── EXTRACTED TEXT

Report: Cloud services can be made more resilient but at a premium


Enterprises have options for making cloud services more resilient but at a price premium of up to 111% over the base price of services that offer no protection, according to a study by Uptime Institute.

The extra cost can mean faster recovery times, better compensation from service-level agreements when there are outages, and improved “implied reliability,” according to Uptime’s report “Public cloud costs versus resiliency: stateless applications”.

The institute modeled three scenarios for improving the resiliency of a simple WordPress website that was, at peak, required to deliver webpages within three seconds of requests. The researchers generated a Python simulation that varied bandwidth and virtual-machine demands to analyze their effects on costs.

The study was based on Amazon Web Services rates, but the report says the results are indicative of what to expect in general. “Other public cloud services have similar pricing models, services and architectural principles; the fundamental analysis in this report applies to other cloud providers, too,” it says.

────
── THE DATA

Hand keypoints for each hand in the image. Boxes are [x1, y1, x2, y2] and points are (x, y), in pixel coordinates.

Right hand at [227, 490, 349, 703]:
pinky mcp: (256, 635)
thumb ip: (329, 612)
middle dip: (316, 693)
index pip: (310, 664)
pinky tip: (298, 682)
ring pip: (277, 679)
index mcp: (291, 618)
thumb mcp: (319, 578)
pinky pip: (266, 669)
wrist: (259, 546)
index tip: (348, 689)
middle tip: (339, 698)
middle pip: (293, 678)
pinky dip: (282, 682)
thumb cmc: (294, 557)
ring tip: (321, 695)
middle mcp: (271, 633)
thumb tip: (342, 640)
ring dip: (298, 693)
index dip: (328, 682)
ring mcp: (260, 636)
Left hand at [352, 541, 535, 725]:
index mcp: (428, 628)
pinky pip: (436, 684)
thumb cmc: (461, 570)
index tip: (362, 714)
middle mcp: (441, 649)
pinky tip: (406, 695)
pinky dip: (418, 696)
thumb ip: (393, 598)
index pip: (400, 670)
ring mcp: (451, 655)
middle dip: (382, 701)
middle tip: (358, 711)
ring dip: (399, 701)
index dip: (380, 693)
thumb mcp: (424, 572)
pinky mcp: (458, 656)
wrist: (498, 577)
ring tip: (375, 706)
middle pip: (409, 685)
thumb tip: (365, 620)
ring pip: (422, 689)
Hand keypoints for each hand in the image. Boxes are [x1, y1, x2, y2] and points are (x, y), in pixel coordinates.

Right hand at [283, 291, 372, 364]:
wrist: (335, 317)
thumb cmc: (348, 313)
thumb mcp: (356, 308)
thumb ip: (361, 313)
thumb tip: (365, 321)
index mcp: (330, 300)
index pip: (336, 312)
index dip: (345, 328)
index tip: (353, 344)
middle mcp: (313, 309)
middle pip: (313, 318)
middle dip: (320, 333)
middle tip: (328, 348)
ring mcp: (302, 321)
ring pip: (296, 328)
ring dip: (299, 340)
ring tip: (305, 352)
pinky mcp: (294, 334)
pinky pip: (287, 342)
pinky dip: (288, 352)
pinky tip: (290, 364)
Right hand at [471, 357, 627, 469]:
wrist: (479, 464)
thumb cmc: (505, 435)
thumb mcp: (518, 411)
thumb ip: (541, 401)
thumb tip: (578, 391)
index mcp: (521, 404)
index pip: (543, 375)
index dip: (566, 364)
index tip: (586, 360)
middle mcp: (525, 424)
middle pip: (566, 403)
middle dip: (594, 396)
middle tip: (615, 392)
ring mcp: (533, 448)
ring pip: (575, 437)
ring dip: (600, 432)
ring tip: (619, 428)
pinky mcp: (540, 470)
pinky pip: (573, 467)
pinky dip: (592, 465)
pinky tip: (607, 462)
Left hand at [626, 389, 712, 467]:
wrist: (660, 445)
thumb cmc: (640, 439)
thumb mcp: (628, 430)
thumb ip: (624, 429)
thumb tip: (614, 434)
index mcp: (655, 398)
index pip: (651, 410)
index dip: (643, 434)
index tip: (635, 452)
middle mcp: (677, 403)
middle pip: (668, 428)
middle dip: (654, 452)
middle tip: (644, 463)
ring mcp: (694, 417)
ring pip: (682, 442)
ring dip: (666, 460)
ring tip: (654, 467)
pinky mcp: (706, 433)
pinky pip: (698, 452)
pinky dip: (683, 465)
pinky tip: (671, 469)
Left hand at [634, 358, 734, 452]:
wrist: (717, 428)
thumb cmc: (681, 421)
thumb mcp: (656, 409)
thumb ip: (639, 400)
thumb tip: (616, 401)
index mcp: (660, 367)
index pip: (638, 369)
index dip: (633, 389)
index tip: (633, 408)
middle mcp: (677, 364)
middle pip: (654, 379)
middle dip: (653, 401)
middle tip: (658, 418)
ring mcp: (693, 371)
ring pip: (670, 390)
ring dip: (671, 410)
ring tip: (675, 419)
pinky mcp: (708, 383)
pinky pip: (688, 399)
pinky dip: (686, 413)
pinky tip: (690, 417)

────

# REQUIRED WORK
[1] According to the cloud resilience article, how large a price premium can the options for more resilient cloud services carry?
[2] Reproduce word for word the passage of the cloud resilience article starting at "Report: Cloud services" and ending at "effects on costs.".
[3] Take the cloud resilience article further by writing what comes next after its final sentence.

# ANSWERS BY TASK
[1] Up to 111% over the base price of services that offer no protection.

[2]
Report: Cloud services can be made more resilient but at a premium


Enterprises have options for making cloud services more resilient but at a price premium of up to 111% over the base price of services that offer no protection, according to a study by Uptime Institute.

The extra cost can mean faster recovery times, better compensation from service-level agreements when there are outages, and improved “implied reliability,” according to Uptime’s report “Public cloud costs versus resiliency: stateless applications”.

The institute modeled three scenarios for improving the resiliency of a simple WordPress website that was, at peak, required to deliver webpages within three seconds of requests. The researchers generated a Python simulation that varied bandwidth and virtual-machine demands to analyze their effects on costs.

[3]
The institute looked at improving resiliency of the WordPress app in three different architectures: by providing backup of just the VM hosting it in the same availability zone; by providing backup of the VM in a separate cloud availability zone in the same region; and by providing backup in separate cloud-provider regions.

A cloud-provider availability zone is a virtual data center, and a collection of them in the same geographic location make up a region. “Single resources, such as a VM, are likely to become unresponsive from time to time,” the report says. “It is also likely that whole availability zones will go down occasionally, rendering many resources unresponsive. A regional outage is rarer but will bring down multiple availability zones.”

The charge for the baseline service being studied, with no protection, consisted of the cost of using the VM plus the cost of outbound bandwidth, and that totaled $217.38 per month. If the VM were to fail and there were no backup of the app, the recovery time would be determined by how long it took the customer to replace it. “While AWS says its data control plane for this architecture is designed to deliver 99.95% availability, it will only compensate if availability drops below 99.5%,” according to the report, and Uptime calculates that compensation for an outage lasting longer than a day and a half would be 29% of the monthly application cost.

Same-zone active backup of a VM

Using a load balancer and backing up the VM with a separate, active VM in the same availability zone would provide zero downtime if the VM failed and would result in the same implied availability of 99.95%. Compensation for outages lasting longer than a day and a half would increase to 44% of monthly cost. Because this architecture calls for an extra VM and a load balancer, it also costs more—$311, up 43% over the baseline.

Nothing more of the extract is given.